Liebe Leser, ich gestehe es Ihnen gerne: ich mag es, wenn Museen oder sonstige Veranstaltungsorte einen hübschen Rahmen haben. Und es gibt wohl keinen hübscheren Rahmen als das Paulikloster in Brandenburg an der Havel, um auf einen Museumsbesuch einzustimmen. 

„130.000 Jahre Kulturgeschichte“ will uns das archäologische Landesmuseum Brandenburg präsentieren. Wann immer irgendetwas „ausgegraben“ wird im Lande, sei es bei Bauarbeiten oder sonstigen Erdbewegungen, will das Museum uns klarmachen, was dort gefunden wurde und wie das in die Geschichte der Region eingeordnet werden kann. Ich gestehe, das klingt beim ersten Hinhören sicher nicht sehr spannend. Man muss sicher ein echter „Geschichts-Freak“ wie ich sein, um das zu würdigen.

Aber weit gefehlt. Diverse museumspädagogische Dienste in der Region Berlin-Brandenburg machen es immer wieder deutlich: unsere Geschichte war, ist und bleibt spannend. Man muss nur einen Bezug zur Gegenwart herstellen können und/oder spannende Geschichten von früher zu erzählen wissen ! 🙂 Sie dürfen dreimal raten, worauf ich mich spezialisiere. Aber zurück ins Museum: alleine der Standort ist schon faszinierend.

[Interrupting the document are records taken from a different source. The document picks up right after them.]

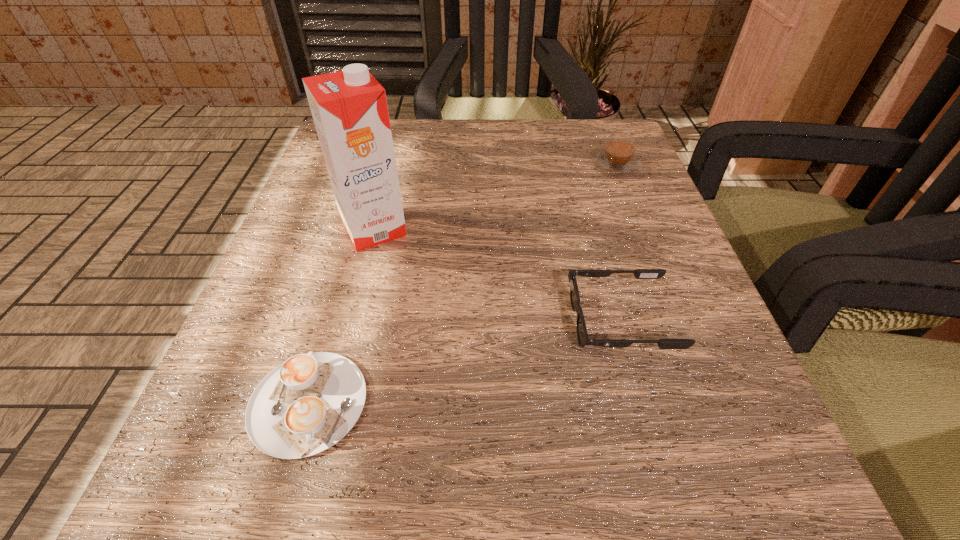
Locate an element on the screen. The height and width of the screenshot is (540, 960). object that is at the far right corner is located at coordinates pyautogui.click(x=618, y=159).

This screenshot has height=540, width=960. In the image, there is a desktop. Identify the location of free space at the far edge. (492, 160).

The height and width of the screenshot is (540, 960). In the image, there is a desktop. Identify the location of vacant region at the near edge. (520, 497).

Identify the location of blank area at the left edge. (244, 447).

In order to click on free point at the right edge in this screenshot , I will do `click(637, 307)`.

In the image, there is a desktop. What are the coordinates of `vacant space at the near left corner` in the screenshot? It's located at (195, 502).

Image resolution: width=960 pixels, height=540 pixels. In order to click on vacant space at the far right corner of the desktop in this screenshot , I will do `click(569, 120)`.

Where is `vacant space at the near right corner of the desktop`? The width and height of the screenshot is (960, 540). vacant space at the near right corner of the desktop is located at coordinates (701, 483).

Identify the location of free space between the farthest object and the sunglasses. The image size is (960, 540). (618, 244).

The image size is (960, 540). I want to click on empty space that is in between the right cappuccino and the sunglasses, so [x=618, y=244].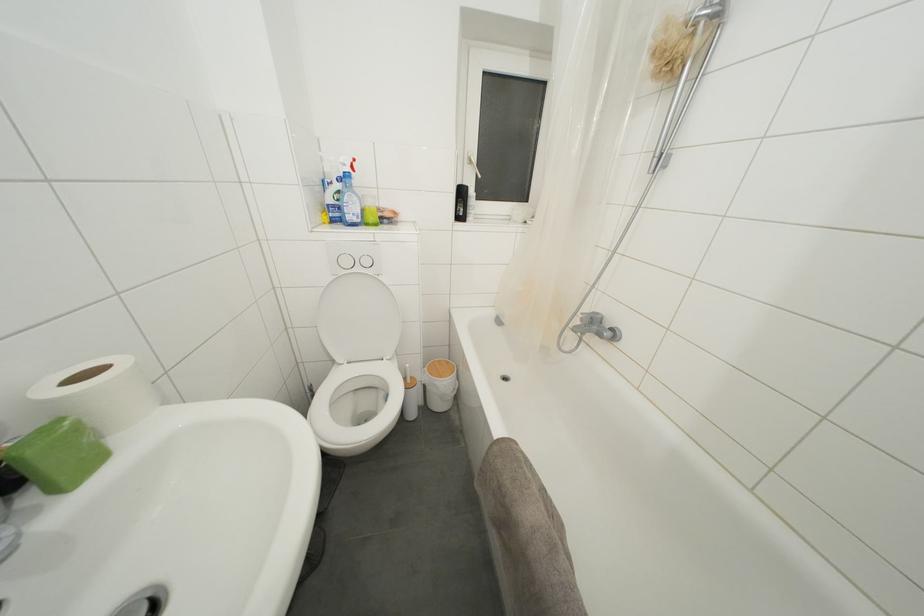
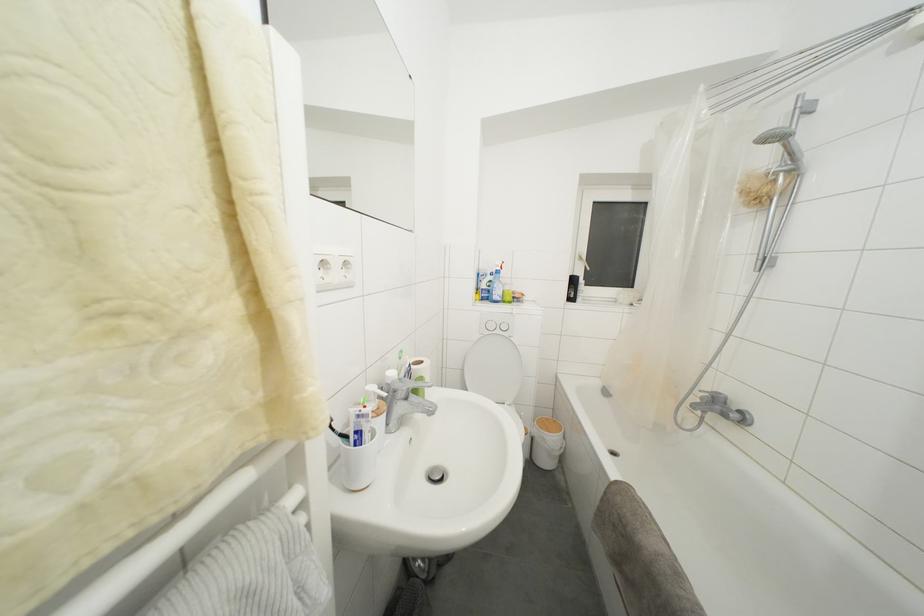
In the second image, find the point that corresponds to (x=500, y=440) in the first image.

(617, 484)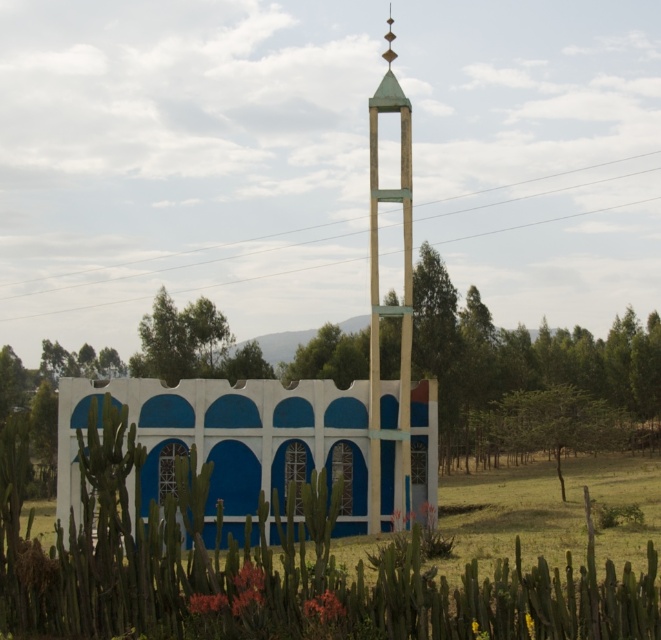
Between blue painted concrete wall at center and green matte tower at center, which one is positioned lower?

Positioned lower is blue painted concrete wall at center.

Between blue painted concrete wall at center and green matte tower at center, which one appears on the right side from the viewer's perspective?

Positioned to the right is green matte tower at center.

What do you see at coordinates (229, 440) in the screenshot? I see `blue painted concrete wall at center` at bounding box center [229, 440].

The image size is (661, 640). I want to click on blue painted concrete wall at center, so click(229, 440).

From the picture: Between green spiky cactus at center and blue painted concrete wall at center, which one appears on the left side from the viewer's perspective?

blue painted concrete wall at center

Does green spiky cactus at center appear on the right side of blue painted concrete wall at center?

Indeed, green spiky cactus at center is positioned on the right side of blue painted concrete wall at center.

This screenshot has width=661, height=640. Find the location of `green spiky cactus at center`. green spiky cactus at center is located at coordinates (268, 566).

Is green spiky cactus at center bigger than green matte tower at center?

Yes.

Is point (104, 580) less distant than point (401, 484)?

Yes, it is.

Find the location of a particular element. The image size is (661, 640). green spiky cactus at center is located at coordinates (268, 566).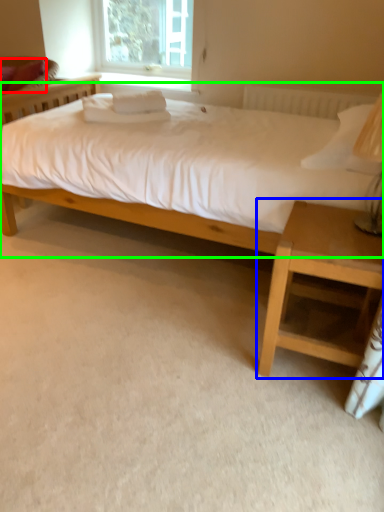
Question: Which object is the closest to the pillow (highlighted by a red box)? Choose among these: nightstand (highlighted by a blue box) or bed (highlighted by a green box).

Choices:
 (A) nightstand
 (B) bed

Answer: (B)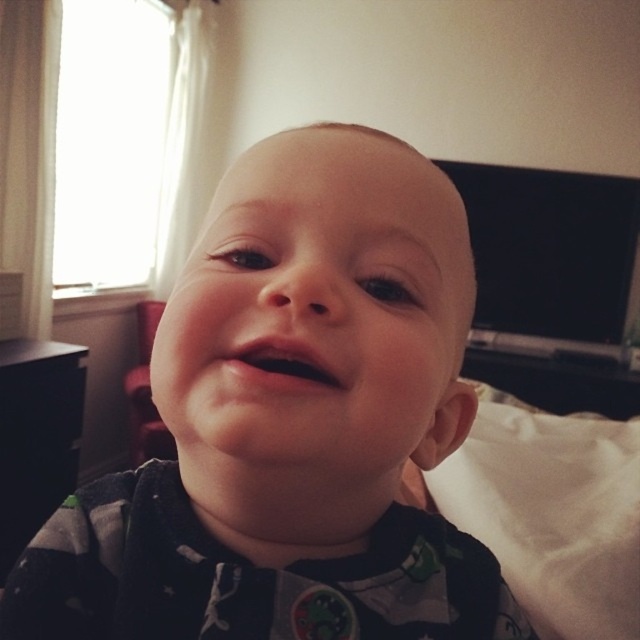
Based on the photo, can you confirm if soft gray fabric at center is wider than white soft pillow at lower right?

Incorrect, soft gray fabric at center's width does not surpass white soft pillow at lower right's.

How far apart are soft gray fabric at center and white soft pillow at lower right?

soft gray fabric at center is 29.90 inches from white soft pillow at lower right.

I want to click on soft gray fabric at center, so click(x=291, y=422).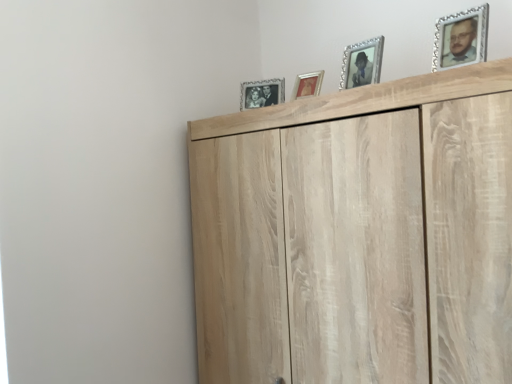
Locate an element on the screen. This screenshot has height=384, width=512. light wood cupboard at upper center is located at coordinates (358, 234).

Where is `silver/glass photo frame at upper center, the second picture frame when ordered from front to back`? Image resolution: width=512 pixels, height=384 pixels. silver/glass photo frame at upper center, the second picture frame when ordered from front to back is located at coordinates (362, 63).

Describe the element at coordinates (308, 84) in the screenshot. The height and width of the screenshot is (384, 512). I see `gold-framed picture at upper center, which ranks as the 3th picture frame in front-to-back order` at that location.

Where is `light wood cupboard at upper center`? This screenshot has width=512, height=384. light wood cupboard at upper center is located at coordinates (358, 234).

Can you confirm if light wood cupboard at upper center is thinner than silver/glass photo frame at upper center, placed as the 1th picture frame when sorted from back to front?

No, light wood cupboard at upper center is not thinner than silver/glass photo frame at upper center, placed as the 1th picture frame when sorted from back to front.

Where is `the 2nd picture frame positioned above the light wood cupboard at upper center (from a real-world perspective)`? the 2nd picture frame positioned above the light wood cupboard at upper center (from a real-world perspective) is located at coordinates (262, 93).

From the image's perspective, does light wood cupboard at upper center appear lower than silver/glass photo frame at upper center, which is the fourth picture frame in front-to-back order?

Correct, light wood cupboard at upper center appears lower than silver/glass photo frame at upper center, which is the fourth picture frame in front-to-back order, in the image.

Which of these two, light wood cupboard at upper center or silver/glass photo frame at upper center, which is the fourth picture frame in front-to-back order, stands taller?

With more height is light wood cupboard at upper center.

Is silver/glass picture frame at upper right, marked as the fourth picture frame in a back-to-front arrangement, closer to the viewer compared to silver/glass photo frame at upper center, the third picture frame positioned from the back?

Yes.

Considering the relative positions of silver/glass picture frame at upper right, marked as the fourth picture frame in a back-to-front arrangement, and silver/glass photo frame at upper center, which is the second picture frame from right to left, in the image provided, is silver/glass picture frame at upper right, marked as the fourth picture frame in a back-to-front arrangement, to the right of silver/glass photo frame at upper center, which is the second picture frame from right to left, from the viewer's perspective?

Yes, silver/glass picture frame at upper right, marked as the fourth picture frame in a back-to-front arrangement, is to the right of silver/glass photo frame at upper center, which is the second picture frame from right to left.

Would you say silver/glass photo frame at upper center, which is the second picture frame from right to left, is part of silver/glass picture frame at upper right, marked as the fourth picture frame in a back-to-front arrangement,'s contents?

No, silver/glass photo frame at upper center, which is the second picture frame from right to left, is not a part of silver/glass picture frame at upper right, marked as the fourth picture frame in a back-to-front arrangement.

Is silver/glass picture frame at upper right, acting as the 1th picture frame starting from the right, placed right next to silver/glass photo frame at upper center, which is the fourth picture frame in front-to-back order?

No, silver/glass picture frame at upper right, acting as the 1th picture frame starting from the right, is not with silver/glass photo frame at upper center, which is the fourth picture frame in front-to-back order.

From the silver/glass photo frame at upper center, which is the fourth picture frame in front-to-back order, count 3rd picture frame to the right and point to it. Please provide its 2D coordinates.

[(461, 38)]

How different are the orientations of silver/glass picture frame at upper right, marked as the 1th picture frame in a front-to-back arrangement, and silver/glass photo frame at upper center, which is the fourth picture frame in front-to-back order, in degrees?

4.84 degrees.

In the scene shown: Relative to silver/glass photo frame at upper center, placed as the 1th picture frame when sorted from back to front, is silver/glass picture frame at upper right, acting as the 1th picture frame starting from the right, in front or behind?

silver/glass picture frame at upper right, acting as the 1th picture frame starting from the right, is positioned closer to the viewer than silver/glass photo frame at upper center, placed as the 1th picture frame when sorted from back to front.

What's the angular difference between silver/glass photo frame at upper center, which is the second picture frame from right to left, and gold-framed picture at upper center, the 2th picture frame positioned from the left,'s facing directions?

The facing directions of silver/glass photo frame at upper center, which is the second picture frame from right to left, and gold-framed picture at upper center, the 2th picture frame positioned from the left, are 3.84 degrees apart.

Is silver/glass photo frame at upper center, which is counted as the third picture frame, starting from the left, smaller than gold-framed picture at upper center, the 2th picture frame positioned from the left?

Actually, silver/glass photo frame at upper center, which is counted as the third picture frame, starting from the left, might be larger than gold-framed picture at upper center, the 2th picture frame positioned from the left.

Would you say silver/glass photo frame at upper center, the third picture frame positioned from the back, is inside or outside gold-framed picture at upper center, placed as the 3th picture frame when sorted from right to left?

silver/glass photo frame at upper center, the third picture frame positioned from the back, exists outside the volume of gold-framed picture at upper center, placed as the 3th picture frame when sorted from right to left.

Is silver/glass photo frame at upper center, the second picture frame when ordered from front to back, positioned with its back to gold-framed picture at upper center, which ranks as the 3th picture frame in front-to-back order?

No, silver/glass photo frame at upper center, the second picture frame when ordered from front to back, is not facing away from gold-framed picture at upper center, which ranks as the 3th picture frame in front-to-back order.

Between silver/glass photo frame at upper center, which is the second picture frame from right to left, and silver/glass picture frame at upper right, which is the 4th picture frame in left-to-right order, which one has less height?

Standing shorter between the two is silver/glass picture frame at upper right, which is the 4th picture frame in left-to-right order.

From a real-world perspective, is silver/glass photo frame at upper center, the second picture frame when ordered from front to back, above or below silver/glass picture frame at upper right, marked as the fourth picture frame in a back-to-front arrangement?

silver/glass photo frame at upper center, the second picture frame when ordered from front to back, is situated lower than silver/glass picture frame at upper right, marked as the fourth picture frame in a back-to-front arrangement, in the real world.

Is silver/glass photo frame at upper center, which is counted as the third picture frame, starting from the left, inside or outside of silver/glass picture frame at upper right, which is the 4th picture frame in left-to-right order?

silver/glass photo frame at upper center, which is counted as the third picture frame, starting from the left, is located beyond the bounds of silver/glass picture frame at upper right, which is the 4th picture frame in left-to-right order.

Where is `picture frame in front of the silver/glass photo frame at upper center, which is the second picture frame from right to left`? This screenshot has height=384, width=512. picture frame in front of the silver/glass photo frame at upper center, which is the second picture frame from right to left is located at coordinates (461, 38).

Is the position of silver/glass photo frame at upper center, which is the second picture frame from right to left, less distant than that of light wood cupboard at upper center?

No, the depth of silver/glass photo frame at upper center, which is the second picture frame from right to left, is greater than that of light wood cupboard at upper center.

Does silver/glass photo frame at upper center, the second picture frame when ordered from front to back, turn towards light wood cupboard at upper center?

No.

How distant is silver/glass photo frame at upper center, which is the second picture frame from right to left, from light wood cupboard at upper center?

46.73 centimeters.

Does silver/glass photo frame at upper center, which is counted as the third picture frame, starting from the left, appear on the left side of light wood cupboard at upper center?

Indeed, silver/glass photo frame at upper center, which is counted as the third picture frame, starting from the left, is positioned on the left side of light wood cupboard at upper center.

Is light wood cupboard at upper center oriented away from silver/glass photo frame at upper center, the third picture frame positioned from the back?

No, silver/glass photo frame at upper center, the third picture frame positioned from the back, is not at the back of light wood cupboard at upper center.

Consider the image. Can we say light wood cupboard at upper center lies outside silver/glass photo frame at upper center, which is counted as the third picture frame, starting from the left?

Yes, light wood cupboard at upper center is outside of silver/glass photo frame at upper center, which is counted as the third picture frame, starting from the left.

Considering the relative positions of light wood cupboard at upper center and silver/glass photo frame at upper center, the second picture frame when ordered from front to back, in the image provided, is light wood cupboard at upper center behind silver/glass photo frame at upper center, the second picture frame when ordered from front to back,?

No, the depth of light wood cupboard at upper center is less than that of silver/glass photo frame at upper center, the second picture frame when ordered from front to back.

At what (x,y) coordinates should I click in order to perform the action: click on picture frame that is the 4th object located behind the light wood cupboard at upper center. Please return your answer as a coordinate pair (x, y). This screenshot has height=384, width=512. Looking at the image, I should click on (262, 93).

The width and height of the screenshot is (512, 384). I want to click on the 1st picture frame to the left of the silver/glass picture frame at upper right, marked as the fourth picture frame in a back-to-front arrangement, counting from the anchor's position, so click(x=362, y=63).

Which object lies further to the anchor point silver/glass picture frame at upper right, acting as the 1th picture frame starting from the right, gold-framed picture at upper center, acting as the 2th picture frame starting from the back, or light wood cupboard at upper center?

Among the two, gold-framed picture at upper center, acting as the 2th picture frame starting from the back, is located further to silver/glass picture frame at upper right, acting as the 1th picture frame starting from the right.

Based on their spatial positions, is light wood cupboard at upper center or silver/glass photo frame at upper center, the second picture frame when ordered from front to back, closer to silver/glass picture frame at upper right, marked as the fourth picture frame in a back-to-front arrangement?

silver/glass photo frame at upper center, the second picture frame when ordered from front to back, lies closer to silver/glass picture frame at upper right, marked as the fourth picture frame in a back-to-front arrangement, than the other object.

Looking at this image, looking at the image, which one is located further to silver/glass photo frame at upper center, the third picture frame positioned from the back, light wood cupboard at upper center or gold-framed picture at upper center, which ranks as the 3th picture frame in front-to-back order?

Among the two, light wood cupboard at upper center is located further to silver/glass photo frame at upper center, the third picture frame positioned from the back.

In the scene shown: Looking at the image, which one is located closer to silver/glass photo frame at upper center, which is counted as the third picture frame, starting from the left, silver/glass photo frame at upper center, placed as the 1th picture frame when sorted from back to front, or light wood cupboard at upper center?

Based on the image, silver/glass photo frame at upper center, placed as the 1th picture frame when sorted from back to front, appears to be nearer to silver/glass photo frame at upper center, which is counted as the third picture frame, starting from the left.

Looking at the image, which one is located further to silver/glass photo frame at upper center, which is the second picture frame from right to left, silver/glass picture frame at upper right, marked as the 1th picture frame in a front-to-back arrangement, or light wood cupboard at upper center?

light wood cupboard at upper center lies further to silver/glass photo frame at upper center, which is the second picture frame from right to left, than the other object.

Which object lies nearer to the anchor point silver/glass photo frame at upper center, placed as the 1th picture frame when sorted from back to front, silver/glass photo frame at upper center, which is counted as the third picture frame, starting from the left, or gold-framed picture at upper center, acting as the 2th picture frame starting from the back?

Based on the image, gold-framed picture at upper center, acting as the 2th picture frame starting from the back, appears to be nearer to silver/glass photo frame at upper center, placed as the 1th picture frame when sorted from back to front.

Looking at the image, which one is located closer to silver/glass photo frame at upper center, which is the fourth picture frame in front-to-back order, gold-framed picture at upper center, the 2th picture frame positioned from the left, or silver/glass photo frame at upper center, the third picture frame positioned from the back?

gold-framed picture at upper center, the 2th picture frame positioned from the left.

When comparing their distances from gold-framed picture at upper center, placed as the 3th picture frame when sorted from right to left, does silver/glass photo frame at upper center, the third picture frame positioned from the back, or silver/glass picture frame at upper right, acting as the 1th picture frame starting from the right, seem further?

Based on the image, silver/glass picture frame at upper right, acting as the 1th picture frame starting from the right, appears to be further to gold-framed picture at upper center, placed as the 3th picture frame when sorted from right to left.

Find the location of a particular element. picture frame situated between silver/glass photo frame at upper center, which appears as the first picture frame when viewed from the left, and silver/glass photo frame at upper center, the third picture frame positioned from the back, from left to right is located at coordinates (308, 84).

Das ehemalige Kloster St. Pauli in Brandenburg an der Havel gibt den denkbar interessantesten Rahmen für einen Ort der Kultur ab. Wer hier heute vorüberschlendert, wird wohl kaum daran denken, dass hier am Rande der von ihnen selbst geplanten „Neustadt“ Brandenburgs, einst die Markgrafen aus dem Haus Askanien wohnten (ab 1196). Später schenkten sie das Gelände dem Dominikanerorden (1286). Keine Hundert Jahre später war das Kloster mitsamt Kirche fertig. Das ist sicher schneller, als der Flughafen BER…

Wie auch immer, die Spuren der Zeit gingen auch am Kloster nicht vorbei. Im Zweiten Weltkrieg ausgebrannt, verkamen die Ruinen in der DDR weiter. 1958 stürzten ganze Pfeiler ein. 2002 wurde dann der komplette Wiederaufbau beschlossen, bis Ende 2007 war dieser vollendet und seit 24. September 2008 findet sich hier das Museum wieder.

Gehen wir mal hinein. In der Dauerausstellung wird zwischen prähistorischer Zeit, Slawenzeit, Mittelalter und Neuzeit unterschieden. Sind es in den frühen Epochen noch Knochen und Steinwerkzeuge, die uns überliefert sind, so kommen später Haushaltsgeräte und Münzen hinzu. Interessant ist dabei, dass sich aus der Slawenzeit Münzen aus der weiteren Umgebung, also auch „sächsische Pfennige“ fanden, was darauf hinweist, dass durch Brandenburg tatsächlich seit dem Frühmittelalter überregionale Handelsrouten verliefen. Wie sich diese wohl entwickelt haben ? Oder wie interpretieren wir den Mädchenschädel aus dem 5. Jahrhundert, der offensichtlich den Hunnen zugeordnet werden kann und damit ein Zeichen der Völkerwanderung ist ? Fragen über Fragen.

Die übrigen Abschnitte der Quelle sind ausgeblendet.